In the July 2018 elections, the National Regeneration Movement (MORENA) and other parties supporting same-sex marriage won a majority of legislative seats in Congress. In September 2018, several deputies promised to push for the legalization of same-sex marriage. In May 2019, Deputy Rosalba Rodríguez López introduced a same-sex marriage bill to Congress. On 27 June 2019, the state Congress approved the legislation in a 14–5 vote with one abstention. It was signed by Governor Carlos Mendoza Davis the same day and published in the official state gazette on 28 June. The law took effect the following day.

Article 150 of the Civil Code of Baja California Sur now reads as follows:
- in Spanish: El matrimonio es la unión libre de dos personas para realizar la comunidad de vida, en donde ambos se procuran respeto, igualdad y ayuda mutua, mediante la cohabitación doméstica y sexual.
- (Marriage is the free union of two people with the purpose of building a community of life, where both partners seek respect, equality and mutual aid, by means of domestic and sexual cohabitation.)

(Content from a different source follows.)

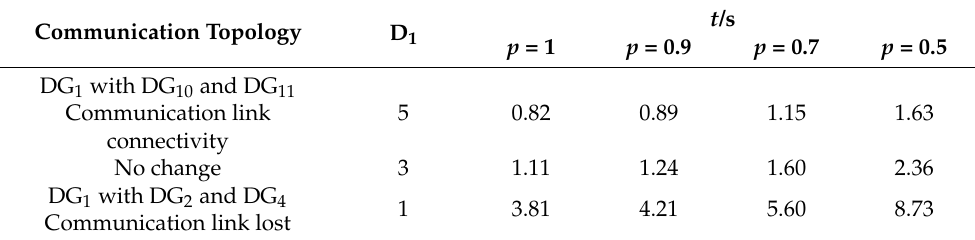
Table 3. Convergence times for different leader connectivity links and p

| Political party | Members | Yes | No | Abstain | Absent |
|---|---|---|---|---|---|
| National Regeneration Movement | 8 | 8 |  |  |  |
| Independents | 7 | 3 | 3 |  | 1 |
| Institutional Revolutionary Party | 1 | 1 |  |  |  |
| National Action Party | 1 |  | 1 |  |  |
| Labor Party | 1 | 1 |  |  |  |
| Party of the Democratic Revolution | 1 |  | 1 |  |  |
| Humanist Party | 1 | 1 |  |  |  |
| Partido de Renovación Sudcaliforniana | 1 |  |  | 1 |  |
| Total | 21 | 14 | 5 | 1 | 1 |

The law granted married same-sex couples the same rights, benefits and responsibilities as married opposite-sex couples, including property rights, inheritance rights, hospital visitation rights, the right to make emergency medical decisions for a partner, protection from domestic violence, etc., but with the exception of adoption rights.

In June 2022, Deputy María Guadalupe Moreno Higuera introduced legislation to Congress to permit married same-sex couples to petition to adopt. The bill was passed by the state congress in November 2022, but was vetoed by the governor in March 2024.

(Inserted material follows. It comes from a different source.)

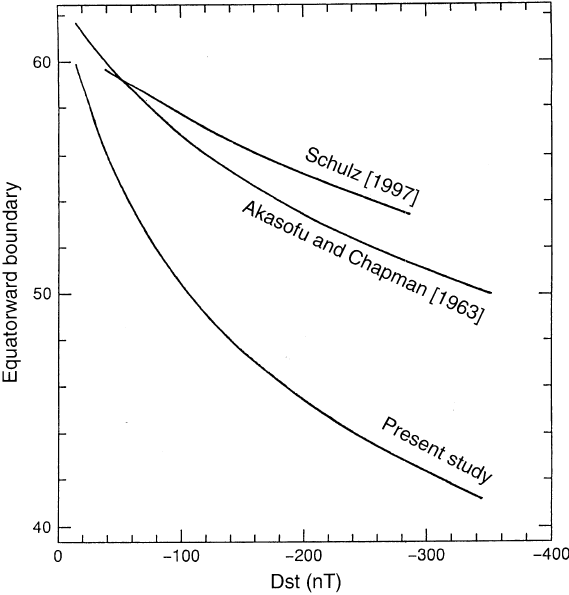
Fig. 7. Three boundaries defined by di(cid:128)erent conditions as functions of Dst : the equatorward boundary of discrete aurora in Akasofu and Chapman (1963), the boundary between open and closed field lines in Schulz (1997), and electron boundary in the present study respective- ly. Schulz’s boundary value is shifted equatorward by 10 (cid:14) because his boundary values are for the poleward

In May 2023, the Baja California Sur Congress approved a citizen-initiated bill expanding the recognition of concubinage to same-sex couples.

==Marriage statistics==
The following table shows the number of same-sex marriages performed in Baja California Sur since 2019 as reported by the National Institute of Statistics and Geography.

Number of marriages performed in Baja California Sur
| Year | Same-sex |  |  | Opposite-sex | Total | % same-sex |
| Female | Male | Total |
| 2019 | 15 | 12 | 27 | 2,391 | 2,418 | 1.12% |
| 2020 | 24 | 9 | 33 | 1,581 | 1,614 | 2.04% |
| 2021 | 34 | 23 | 57 | 2,254 | 2,311 | 2.47% |

==Public opinion==
A 2017 opinion poll conducted by Gabinete de Comunicación Estratégica found that 59% of Baja California Sur residents supported same-sex marriage, while 36% were opposed.

According to a 2018 survey by the National Institute of Statistics and Geography, 42% of the Baja California Sur public opposed same-sex marriage.